Adam NelsonAdam Nelson, PhD | Faculty Co-Director
adam.nelson@wisc.edu

Adam R. Nelson is Vilas Distinguished Achievement Professor of Educational Policy Studies and History at the University of Wisconsin-Madison. He received his Ph.D. in History from Brown University. His publications include Education and Democracy: The Meaning of Alexander Meiklejohn, 1872-1964 (2001); The Elusive Ideal: Equal Educational Opportunity and the Federal Role in Boston’s Public Schools (2005); Education and the Culture of Print in Modern America, co-edited with John L. Rudolph (2010); and The Global University: Past, Present, and Future Perspectives, co-edited with Ian P. Wei (2012). He is currently writing a pair of books titled Capital of Mind: The Making of an American Knowledge Economy, 1730-1830 and Empire of Knowledge: Nationalism, Internationalism, and American Science, 1780-1830. His research has been funded by grants from the National Endowment for the Humanities/American Antiquarian Society, the National Academy of Education/Spencer Postdoctoral Fellowship Program, the Charles Warren Center for Studies in American History at Harvard, the Advanced Studies Fellowship Program at Brown, and the Vilas Associate Program at the University of Wisconsin-Madison. He served as President of the History of Education Society and co-directs the annual University of Wisconsin-Peking University Workshop on Higher Education.
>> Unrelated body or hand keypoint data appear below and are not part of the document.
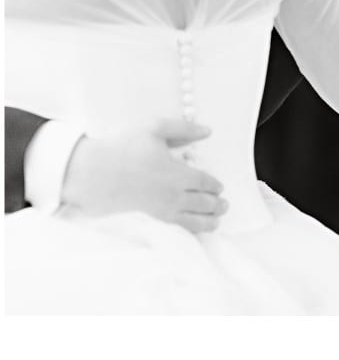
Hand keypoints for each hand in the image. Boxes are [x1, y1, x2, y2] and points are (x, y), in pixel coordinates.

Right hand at [60, 120, 226, 233]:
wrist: (92, 173)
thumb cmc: (123, 147)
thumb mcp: (154, 129)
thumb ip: (184, 130)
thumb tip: (208, 131)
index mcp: (177, 173)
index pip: (205, 182)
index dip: (215, 186)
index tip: (220, 187)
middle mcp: (173, 194)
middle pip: (203, 203)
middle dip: (217, 205)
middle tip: (224, 205)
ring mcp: (160, 208)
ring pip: (192, 220)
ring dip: (208, 221)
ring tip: (217, 221)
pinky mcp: (148, 216)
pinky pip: (174, 226)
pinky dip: (189, 229)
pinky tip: (193, 229)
Kate McCleary, PhD | Associate Director
kate.mccleary@wisc.edu

In her work with the School of Education, McCleary manages the day-to-day operations of the Global Engagement Office and offers support to departments, units, faculty, graduate students and visiting scholars engaged in globally-focused work. McCleary was a key collaborator in the development of the School’s strategic plan for global education, and co-led the launch of the Global Engagement Office in 2018. She previously served as an Associate Researcher with the LEAD Center in the Wisconsin Center for Education research, and was the Director of Global Education at Washington College in Maryland. Her own research interests focus on gender and education. In 2016, McCleary coauthored the manuscript Education and Youth Agency: Qualitative Case Studies in Global Contexts (Springer) with her colleagues Joan DeJaeghere and Jasmina Josic. McCleary received her PhD in Comparative International Development Education from the Department of Organizational Leadership, Policy and Development at the University of Minnesota. She did her MEd in Educational Leadership at Lehigh University, and has a BA in Spanish and History from Muhlenberg College.